+++ Excerpt to read +++

Dexter Ward Presnell v. Paulding County, Georgia

454 F. App'x 763
CourtCourt of Appeals for the Eleventh Circuit
DecidedDecember 13, 2011
Docket10-15832, 11-10316
StatusUnpublished
Cited by27 cases

This text of 454 F. App'x 763 (Dexter Ward Presnell v. Paulding County, Georgia) is published on Counsel Stack Legal Research, covering Court of Appeals for the Eleventh Circuit primary law. Counsel Stack provides free access to over 12 million legal documents including statutes, case law, regulations, and constitutions.

Bluebook
Dexter Ward Presnell v. Paulding County, Georgia, 454 F. App'x 763 (11th Cir. 2011).

Opinion

PER CURIAM:

This case involves two separate appeals deriving from a single district court case. 1 As a result of a misidentified fingerprint linking him to a crime scene, Plaintiff Dexter Presnell was indicted for murder, arrested, and spent sixteen months in jail awaiting trial. When the fingerprint examiner was reviewing the evidence in preparation for trial, he realized the mistake, the charges were dropped, and Plaintiff was released. Plaintiff filed suit in the United States District Court for the Northern District of Georgia against Paulding County, Georgia; the Paulding County Sheriffs Department; the Georgia Bureau of Investigation; and an unnamed John Doe defendant. The complaint included various 42 U.S.C. § 1983 claims as well as state law claims for false arrest, false imprisonment, and malicious prosecution. The district court ultimately dismissed the claims against the GBI pursuant to Fed.R.Civ.P. 12(b)(6), and granted judgment on the pleadings pursuant to Fed.R.Civ.P. 12(c) in favor of Paulding County and the Paulding County Sheriffs Department. 2 After the statute of limitations had run, the district court also denied as futile Plaintiffs motion to amend to add a claim based upon the Fourth Amendment, and to add two new parties, the director of the GBI and Tim Schmall. *766 Schmall was the GBI employee whom Plaintiff had finally identified as the fingerprint examiner to whom the mistake was allegedly attributable. Despite the unfortunate events of this case, established law indicates that the district court correctly held in favor of the Defendants. Accordingly, we affirm. But we address in turn the several issues in this appeal.

+++ The data +++

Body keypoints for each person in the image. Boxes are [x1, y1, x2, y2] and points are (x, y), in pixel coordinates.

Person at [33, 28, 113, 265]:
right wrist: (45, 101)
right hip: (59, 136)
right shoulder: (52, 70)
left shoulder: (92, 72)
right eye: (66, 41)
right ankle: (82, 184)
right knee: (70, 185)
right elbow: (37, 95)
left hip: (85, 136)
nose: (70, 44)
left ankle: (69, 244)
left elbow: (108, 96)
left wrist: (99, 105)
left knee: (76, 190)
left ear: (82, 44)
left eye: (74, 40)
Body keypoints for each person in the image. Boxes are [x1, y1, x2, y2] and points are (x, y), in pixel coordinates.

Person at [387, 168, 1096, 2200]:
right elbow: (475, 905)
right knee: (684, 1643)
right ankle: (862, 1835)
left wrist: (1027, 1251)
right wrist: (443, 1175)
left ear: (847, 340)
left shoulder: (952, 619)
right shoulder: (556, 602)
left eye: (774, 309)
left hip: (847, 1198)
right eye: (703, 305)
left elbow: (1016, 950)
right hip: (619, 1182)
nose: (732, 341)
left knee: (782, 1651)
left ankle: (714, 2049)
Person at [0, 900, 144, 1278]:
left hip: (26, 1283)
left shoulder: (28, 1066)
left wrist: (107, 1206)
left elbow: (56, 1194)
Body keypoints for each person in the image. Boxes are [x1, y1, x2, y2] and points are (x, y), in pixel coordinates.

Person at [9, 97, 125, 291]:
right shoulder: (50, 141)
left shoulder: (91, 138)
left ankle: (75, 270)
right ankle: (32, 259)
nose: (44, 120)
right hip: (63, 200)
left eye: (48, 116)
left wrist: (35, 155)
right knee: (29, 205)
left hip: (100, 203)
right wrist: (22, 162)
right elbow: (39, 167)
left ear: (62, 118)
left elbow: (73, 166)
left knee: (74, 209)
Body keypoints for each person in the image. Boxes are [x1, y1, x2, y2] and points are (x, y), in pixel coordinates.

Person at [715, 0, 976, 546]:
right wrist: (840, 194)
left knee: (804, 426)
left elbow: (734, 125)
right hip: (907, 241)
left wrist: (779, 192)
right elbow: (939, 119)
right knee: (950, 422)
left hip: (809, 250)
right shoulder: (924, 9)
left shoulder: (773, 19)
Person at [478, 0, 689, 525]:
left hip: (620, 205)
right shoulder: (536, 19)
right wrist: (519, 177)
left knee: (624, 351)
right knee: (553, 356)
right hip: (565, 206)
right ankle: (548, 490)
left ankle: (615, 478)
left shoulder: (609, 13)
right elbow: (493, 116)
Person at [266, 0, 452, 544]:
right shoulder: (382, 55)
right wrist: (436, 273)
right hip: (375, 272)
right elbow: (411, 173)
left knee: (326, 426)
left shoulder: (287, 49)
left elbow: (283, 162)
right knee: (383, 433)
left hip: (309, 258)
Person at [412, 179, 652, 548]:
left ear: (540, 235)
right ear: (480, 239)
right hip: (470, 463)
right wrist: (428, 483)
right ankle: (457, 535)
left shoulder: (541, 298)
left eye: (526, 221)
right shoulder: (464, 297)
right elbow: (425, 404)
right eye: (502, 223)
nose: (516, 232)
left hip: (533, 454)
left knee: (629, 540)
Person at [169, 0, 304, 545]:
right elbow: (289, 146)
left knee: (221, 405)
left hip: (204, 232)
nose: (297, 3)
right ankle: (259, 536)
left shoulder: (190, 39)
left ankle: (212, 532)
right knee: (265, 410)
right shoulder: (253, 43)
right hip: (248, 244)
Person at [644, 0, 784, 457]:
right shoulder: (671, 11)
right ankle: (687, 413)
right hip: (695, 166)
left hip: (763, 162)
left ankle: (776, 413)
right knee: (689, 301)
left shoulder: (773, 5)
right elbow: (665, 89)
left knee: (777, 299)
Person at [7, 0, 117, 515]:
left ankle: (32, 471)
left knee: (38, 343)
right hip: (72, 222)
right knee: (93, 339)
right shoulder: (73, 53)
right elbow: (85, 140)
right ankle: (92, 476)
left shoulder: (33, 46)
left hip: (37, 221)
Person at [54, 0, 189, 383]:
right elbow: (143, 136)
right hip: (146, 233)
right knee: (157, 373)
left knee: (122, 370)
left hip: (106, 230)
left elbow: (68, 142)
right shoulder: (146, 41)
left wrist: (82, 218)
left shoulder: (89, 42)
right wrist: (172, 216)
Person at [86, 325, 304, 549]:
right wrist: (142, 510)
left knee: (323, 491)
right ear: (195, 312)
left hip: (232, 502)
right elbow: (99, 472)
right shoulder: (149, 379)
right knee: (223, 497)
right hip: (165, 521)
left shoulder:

+++

**Tasks and exercises**
1 > According to the court opinion, how long did Dexter Presnell spend in jail awaiting trial?
2 > Say whether each statement agrees with the court opinion, giving yes or no and quoting the deciding words: (a) The district court dismissed the claims against the GBI under Fed.R.Civ.P. 12(b)(6). (b) The fingerprint examiner realized the mistake only after the charges were dropped. (c) The appeals court reversed the district court's decision.

**Your written answers**
1 > Sixteen months.

2 >
(a) Yes: "The district court ultimately dismissed the claims against the GBI pursuant to Fed.R.Civ.P. 12(b)(6)"
(b) No: "When the fingerprint examiner was reviewing the evidence in preparation for trial, he realized the mistake, the charges were dropped, and Plaintiff was released."
(c) No: "Accordingly, we affirm."